▶ _Your goal_:
Filter the records below, keeping only lines with the string "from".

(Dataset records)

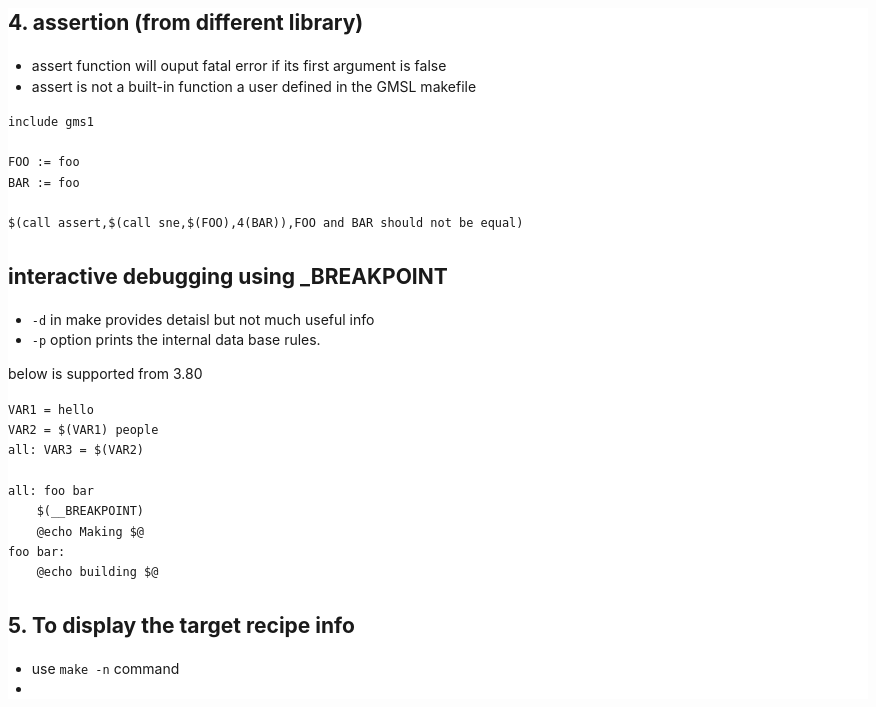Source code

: ## 4. assertion (from different library)

- assert function will ouput fatal error if its first argument is false
- assert is not a built-in function a user defined in the GMSL makefile

```
include gms1

FOO := foo
BAR := foo

$(call assert,$(call sne,$(FOO),4(BAR)),FOO and BAR should not be equal)
```

## interactive debugging using _BREAKPOINT

- `-d` in make provides detaisl but not much useful info
- `-p` option prints the internal data base rules.

below is supported from 3.80

```
VAR1 = hello
VAR2 = $(VAR1) people
all: VAR3 = $(VAR2)

all: foo bar
	$(__BREAKPOINT)
	@echo Making $@
foo bar:
	@echo building $@
```

## 5. To display the target recipe info
- use `make -n` command
- 
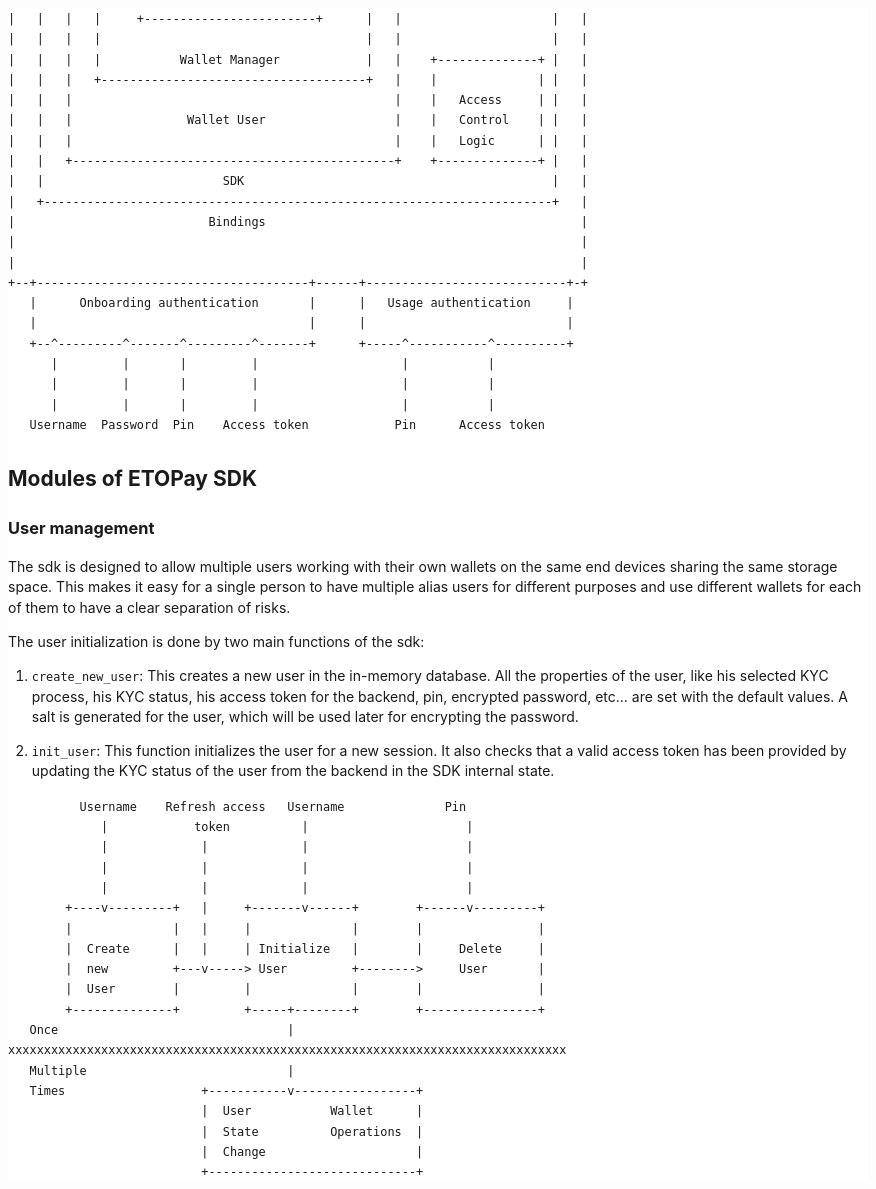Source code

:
 ```
|   |   |   |     +------------------------+      |   |                     |   |
|   |   |   |                                     |   |                     |   |
|   |   |   |           Wallet Manager            |   |    +--------------+ |   |
|   |   |   +-------------------------------------+   |    |              | |   |
|   |   |                                             |    |   Access     | |   |
|   |   |                Wallet User                  |    |   Control    | |   |
|   |   |                                             |    |   Logic      | |   |
|   |   +---------------------------------------------+    +--------------+ |   |
|   |                         SDK                                           |   |
|   +-----------------------------------------------------------------------+   |
|                           Bindings                                            |
|                                                                               |
|                                                                               |
+--+--------------------------------------+------+----------------------------+-+
   |      Onboarding authentication       |      |   Usage authentication     |  
   |                                      |      |                            |  
   +--^---------^-------^---------^-------+      +-----^-----------^----------+  
      |         |       |         |                    |           |             
      |         |       |         |                    |           |             
      |         |       |         |                    |           |             
   Username  Password  Pin    Access token            Pin      Access token      
```

## Modules of ETOPay SDK

### User management

The sdk is designed to allow multiple users working with their own wallets on the same end devices sharing the same storage space. This makes it easy for a single person to have multiple alias users for different purposes and use different wallets for each of them to have a clear separation of risks.

The user initialization is done by two main functions of the sdk:

1. `create_new_user`: This creates a new user in the in-memory database. All the properties of the user, like his selected KYC process, his KYC status, his access token for the backend, pin, encrypted password, etc... are set with the default values. A salt is generated for the user, which will be used later for encrypting the password.

2. `init_user`: This function initializes the user for a new session. It also checks that a valid access token has been provided by updating the KYC status of the user from the backend in the SDK internal state.

```
          Username    Refresh access   Username              Pin              
             |            token          |                      |             
             |             |             |                      |             
             |             |             |                      |             
             |             |             |                      |             
        +----v---------+   |     +-------v------+        +------v---------+   
        |              |   |     |              |        |                |   
        |  Create      |   |     | Initialize   |        |     Delete     |   
        |  new         +---v-----> User         +-------->     User       |   
        |  User        |         |              |        |                |   
        +--------------+         +-----+--------+        +----------------+   
   Once                                |                                      
xxxxxxxxxxxxxxxxxxxxxxxxxxxxxxxxxxxxxxxxxxxxxxxxxxxxxxxxxxxxxxxxxxxxxxxxxxxxxx
   Multiple                            |                                      
   Times                   +-----------v-----------------+                    
                           |  User           Wallet      |                    
                           |  State          Operations  |                    
                           |  Change                     |                    
                           +-----------------------------+                    
```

▶ _Solution to the problem_:
: ## 4. assertion (from different library)
below is supported from 3.80
2. `init_user`: This function initializes the user for a new session. It also checks that a valid access token has been provided by updating the KYC status of the user from the backend in the SDK internal state.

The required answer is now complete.